USA Today reported that its extensive search of hundreds of yearbooks from the 1970s and 1980s around the country turned up photographs of students dressed in Klan robes and blackface, mock lynchings and other displays of blatant racism. Other photos show students saluting in Nazi uniforms or wearing Native American costumes.
Arizona State University said in a statement that the blackface photograph in its own college yearbook "is a sad reminder that this kind of insensitivity was all too common in past decades."
"Things are changing for the better, for which we at ASU are grateful, but that doesn't take away the possibility that the picture caused or will cause pain.
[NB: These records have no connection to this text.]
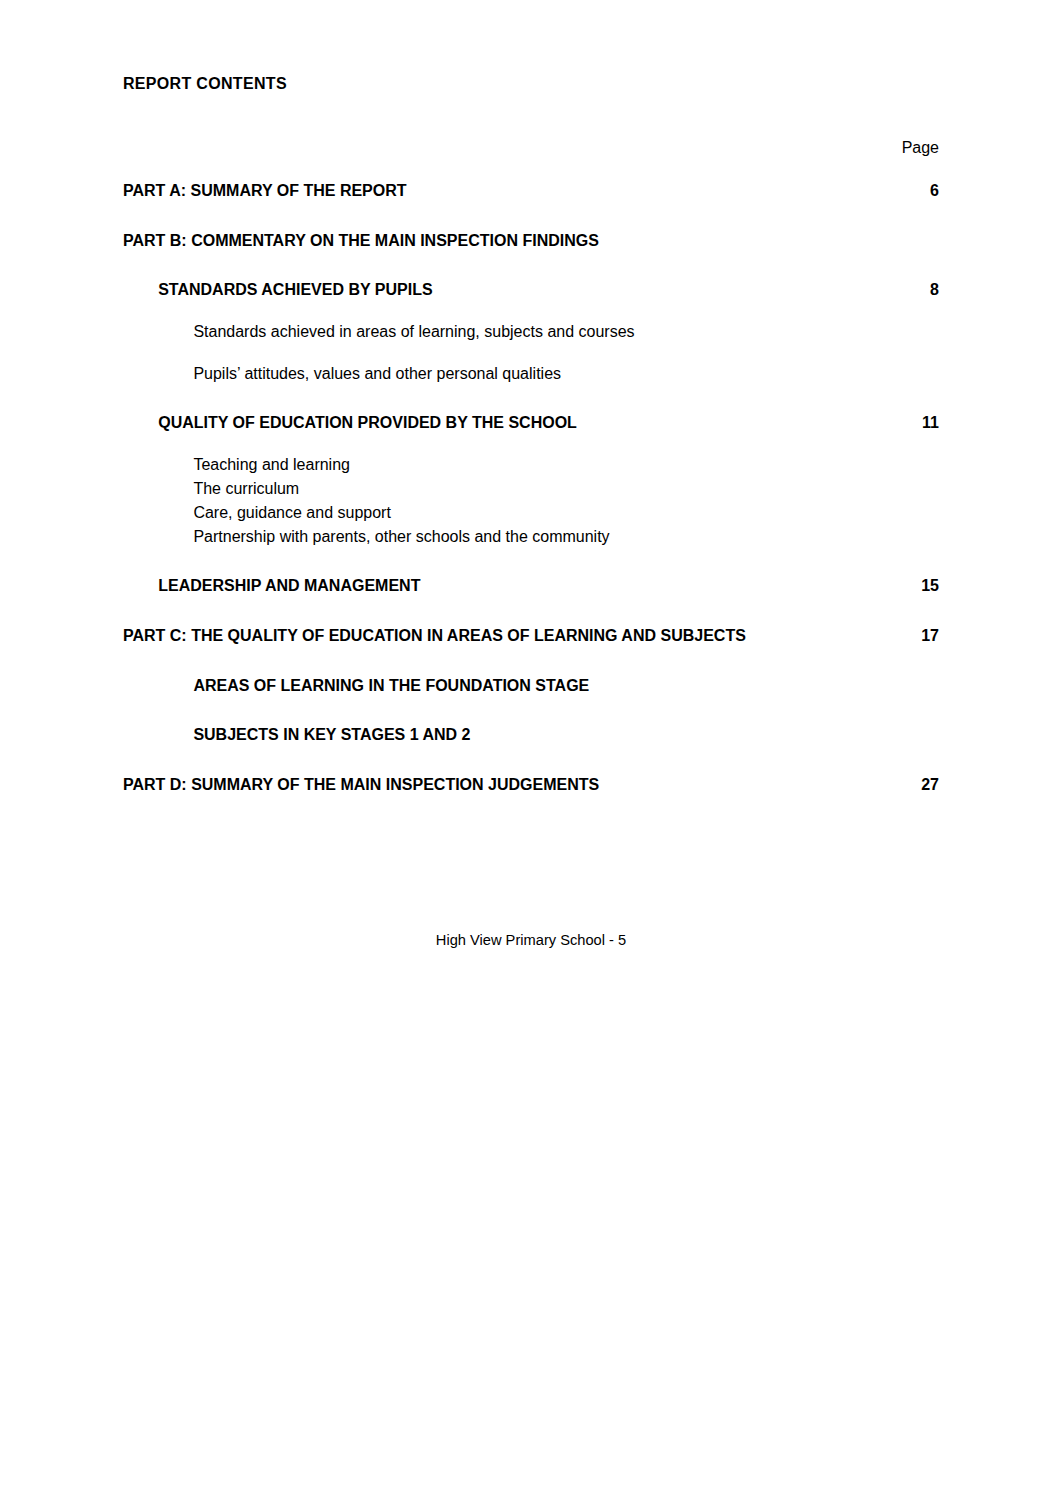REPORT CONTENTS
Page
| PART A: SUMMARY OF THE REPORT | 6 |
| PART B: COMMENTARY ON THE MAIN INSPECTION FINDINGS | |
| STANDARDS ACHIEVED BY PUPILS | 8 |
| Standards achieved in areas of learning, subjects and courses | |
| Pupils’ attitudes, values and other personal qualities | |
| QUALITY OF EDUCATION PROVIDED BY THE SCHOOL | 11 |
| Teaching and learning | |
| The curriculum | |
| Care, guidance and support | |
| Partnership with parents, other schools and the community | |
| LEADERSHIP AND MANAGEMENT | 15 |
| PART C: THE QUALITY OF EDUCATION IN AREAS OF LEARNING AND SUBJECTS | 17 |
| AREAS OF LEARNING IN THE FOUNDATION STAGE | |
| SUBJECTS IN KEY STAGES 1 AND 2 | |
| PART D: SUMMARY OF THE MAIN INSPECTION JUDGEMENTS | 27 |
High View Primary School - 5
For that we are sorry," the statement added.
Carroll wrote: "Clearly the 21-year-old me who oversaw the book and that page didn't understand how offensive the photo was. I wish I had. Today's 51-year-old me of course understands and is crushed by this mistake."
Carroll wrote that when she was editor of The Arizona Republic from 2015-2018, "our newsroom held frequent meetings with diverse communities, asking them to critique our work and help us do better."
She said she continues to champion diversity and inclusion in the USA Today newsroom and the paper's news coverage.